> _WHAT THE EXERCISE ASKS_: What is the number of lines in the following data that contain "height"? Answer with the number alone.

> _DATA IN THIS EXERCISE_:
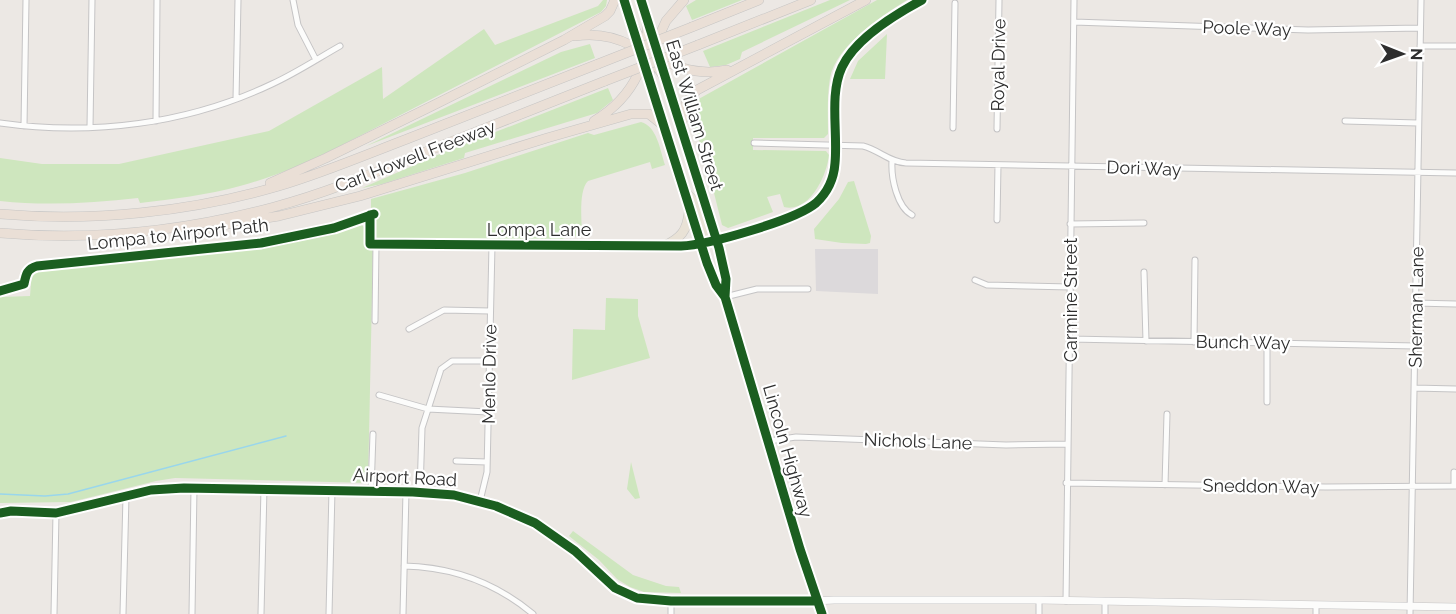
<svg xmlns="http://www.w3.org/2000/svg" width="1456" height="614" viewBox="0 0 1456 614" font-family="Raleway,sans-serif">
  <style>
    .industrial { fill: #dcd9db }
    .green { fill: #cee6be }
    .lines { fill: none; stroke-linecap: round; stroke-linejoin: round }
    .stream { stroke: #99d6ec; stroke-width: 1.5 }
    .minor-casing { stroke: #c5c4c5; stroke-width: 7 }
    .tertiary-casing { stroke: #c5c4c5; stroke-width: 8 }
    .primary-casing { stroke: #c6c5c4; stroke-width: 10 }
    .trunk-casing { stroke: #c6c5c4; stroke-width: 10 }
    .motorway-casing { stroke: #c6c5c4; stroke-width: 10 }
    .minor { stroke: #fcfcfb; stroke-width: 5 }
    .tertiary { stroke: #fcfcfb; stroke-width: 7 }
    .primary { stroke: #e8e4d6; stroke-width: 8 }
    .trunk { stroke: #e9e2d6; stroke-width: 9 }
    .motorway { stroke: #eadfd6; stroke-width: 9 }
    .motorway-bridge-casing { stroke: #c6c5c4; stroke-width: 10; stroke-linecap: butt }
    .motorway-bridge { stroke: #eadfd6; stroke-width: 9 }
    .cycleway-casing { stroke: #fff; stroke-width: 13 }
    .cycleway { stroke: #1b5e20; stroke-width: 9 }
    .labels { text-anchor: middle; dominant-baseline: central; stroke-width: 4.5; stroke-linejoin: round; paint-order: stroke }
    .street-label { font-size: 18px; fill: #2e2e2e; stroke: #fff }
  </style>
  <rect width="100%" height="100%" fill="#ece8e4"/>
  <!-- industrial -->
  <path class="industrial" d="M815,249H878V294L816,291Z"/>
  <!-- green -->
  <path class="green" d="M603,0H607L606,6L601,12L338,147C306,163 274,177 240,186C207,195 173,199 140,203L138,198C92,203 46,206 0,201V158L42,164H119L269,131L382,67L383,99L484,29L495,45L598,6Z
    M696,0H742L692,20L686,6Z
    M830,0H850L742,52L740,59L726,65L710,67L703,51Z
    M877,0H907C881,16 836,46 830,78C827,96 828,116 828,134L824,138H753V150L826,151L829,155C827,175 810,213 784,207L780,194L767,197L773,212L728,228L722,225L708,169L691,115L695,101Z
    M887,34L885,79H850L858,61Z
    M590,44L595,58L366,146L561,52Z
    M608,88L613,100L597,113L465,153L464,158L382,184L362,188L442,153Z
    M641,122C657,126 660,150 665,165L652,169L650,162L588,181C578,191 582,222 582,237L573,236L547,243L385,241L382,238H371V199L465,173L588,133L594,135Z
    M854,181L871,236L870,243L866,244L842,243L815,239L814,229L839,199L848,182Z
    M360,224L367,229V247L373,248L368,483L175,478L156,481L71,502L0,503V297L30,296L32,271L271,245Z
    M606,298L638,299V316L650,358L572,380L573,329L605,330Z
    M631,462L640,498L635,499L627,489Z
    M573,531L633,575L666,586L679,587L681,593L644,592L630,587L617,579L599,560L569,536Z"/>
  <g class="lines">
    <!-- stream -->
    <path class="stream" d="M0,494L45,496L68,494L286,436"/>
    <!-- minor casing -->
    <g class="minor-casing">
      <path id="minor" d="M293,0L298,25L316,60
        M1074,22L1308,30L1420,28
        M1420,46H1456
        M236,99L238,0
        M156,121L157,0
        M1345,121L1418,123
        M0,123C92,136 188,124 272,84C296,73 317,59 340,46
        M24,126L26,0
        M90,127L92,0
        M953,128L955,3
        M997,129L999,0
        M754,143L863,146C879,150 889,162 906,163L1456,173
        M892,161C891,178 897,207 912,215
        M997,220L998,165
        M1070,224L1144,223
        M1144,272L1146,341
        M975,280L987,285L1070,287
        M725,297L757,289H808
        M1415,303L1456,304
        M375,321L376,244L681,246L701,244
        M409,329L444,310L490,311
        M1070,339L1416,346
        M1194,342L1195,260
        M1414,388L1456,389
        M379,395L428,409L488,412
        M1267,402V343
        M769,441L796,437L1006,445L1068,444
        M456,461L487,462
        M1066,483L1326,487L1456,486
        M1165,485L1167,414
        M1454,486V472
        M371,491L373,434
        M420,492L422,428L441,369L452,361H489
        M480,501L487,472L492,245
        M404,566C452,567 496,583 533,614
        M1066,601L1074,0
        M54,614L56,513
        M123,614L126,496
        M192,614L194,488
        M261,614L264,488
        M329,614L332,490
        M403,614L406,492
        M671,614V601
        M1039,614V600
        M1105,614V601
        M1316,614V605
        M1410,614L1421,0"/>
    </g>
    <!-- tertiary casing -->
    <g class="tertiary-casing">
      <path id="tertiary" d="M701,244C730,236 795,221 816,202C855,168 822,109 842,67C855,39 896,14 922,0
        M0,513L11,511L56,513L151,490L184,488L420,492L447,494L473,499L507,510L535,523L575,551L615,588L631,596L646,599L794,602L834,600H1039L1456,607"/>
    </g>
    <!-- primary casing -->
    <g class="primary-casing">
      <path id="primary" d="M624,0L630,20
        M641,0L665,76"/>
    </g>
    <!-- trunk casing -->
    <g class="trunk-casing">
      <path id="trunk" d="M669,88L722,257L726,279L725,297L800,549L822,614
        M653,94L710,273L716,285L725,297
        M685,191L697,205L708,238L717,240
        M664,246C681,238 687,231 689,212"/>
    </g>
    <!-- motorway casing -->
    <g class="motorway-casing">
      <path id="motorway" d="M629,15C633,25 637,36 644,44C663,67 699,76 727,70
        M692,27L759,0
        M575,36C615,30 654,50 669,88
        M655,45L666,21L684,0
        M698,45L811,0
        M651,59L649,76L653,94
        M594,121C634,97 654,57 645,10
        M681,127L686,103L697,90L866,0
        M270,183L326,158L432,106L564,40L605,16L610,11L615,0
        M0,214C93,222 190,212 279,186C323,173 365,155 407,139C471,114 535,89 598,64
        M222,225L279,216L360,196L547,138L631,114H649L664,126
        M0,233C92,241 185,231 274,207C323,194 369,175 415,156C478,131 542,106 605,81"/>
    </g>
    <!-- minor -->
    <use href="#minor" class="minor"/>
    <!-- tertiary -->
    <use href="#tertiary" class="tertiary"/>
    <!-- primary -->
    <use href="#primary" class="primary"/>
    <!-- trunk -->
    <use href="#trunk" class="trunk"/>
    <!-- motorway -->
    <use href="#motorway" class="motorway"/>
    <!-- motorway-bridge casing -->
    <g class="motorway-bridge-casing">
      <path id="motorway-bridge" d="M598,64L692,27
        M605,81L698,45"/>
    </g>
    <!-- motorway-bridge -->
    <use href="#motorway-bridge" class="motorway-bridge"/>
    <!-- cycleway casing -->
    <g class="cycleway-casing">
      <path id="cycleway" d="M624,0L707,263L716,285L725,297
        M641,0L719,248L726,279L725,297L800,549L822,614
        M370,215V244L681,246C708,245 796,220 816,203C828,192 834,178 835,163C838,132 829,95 842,67C855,39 896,14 922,0
        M0,291L24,284C26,274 27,269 37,266L261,243L334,228L374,214
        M0,513L11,511L56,513L151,490L184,488L413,492L454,495L496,506L535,523L575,551L615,588L637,598L671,601H817"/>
    </g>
    <!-- cycleway -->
    <use href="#cycleway" class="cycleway"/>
  </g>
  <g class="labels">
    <!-- street labels -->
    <g class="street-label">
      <text transform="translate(1247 28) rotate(2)">Poole Way</text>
      <text transform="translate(998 65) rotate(-89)">Royal Drive</text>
      <text transform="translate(695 115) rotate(73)">East William Street</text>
      <text transform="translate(415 156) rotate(-21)">Carl Howell Freeway</text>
      <text transform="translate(1144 168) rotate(2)">Dori Way</text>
      <text x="539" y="229">Lompa Lane</text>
      <text transform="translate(178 234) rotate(-6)">Lompa to Airport Path</text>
      <text transform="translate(1070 300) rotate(-90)">Carmine Street</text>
      <text transform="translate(1416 307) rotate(-89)">Sherman Lane</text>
      <text transform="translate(1243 342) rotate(1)">Bunch Way</text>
      <text transform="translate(489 374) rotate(-89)">Menlo Drive</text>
      <text transform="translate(918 441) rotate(2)">Nichols Lane</text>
      <text transform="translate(788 451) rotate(74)">Lincoln Highway</text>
      <text transform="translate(405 477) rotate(3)">Airport Road</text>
      <text transform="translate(1261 486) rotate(1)">Sneddon Way</text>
    </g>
  </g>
  <!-- north arrow -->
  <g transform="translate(1402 54) rotate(91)" stroke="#ffffff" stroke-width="4.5" paint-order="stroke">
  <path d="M0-4.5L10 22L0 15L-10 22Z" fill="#2e2e2e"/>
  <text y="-9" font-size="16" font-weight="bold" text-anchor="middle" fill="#2e2e2e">N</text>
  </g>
</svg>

> _RESULT FOR THIS TASK_: 2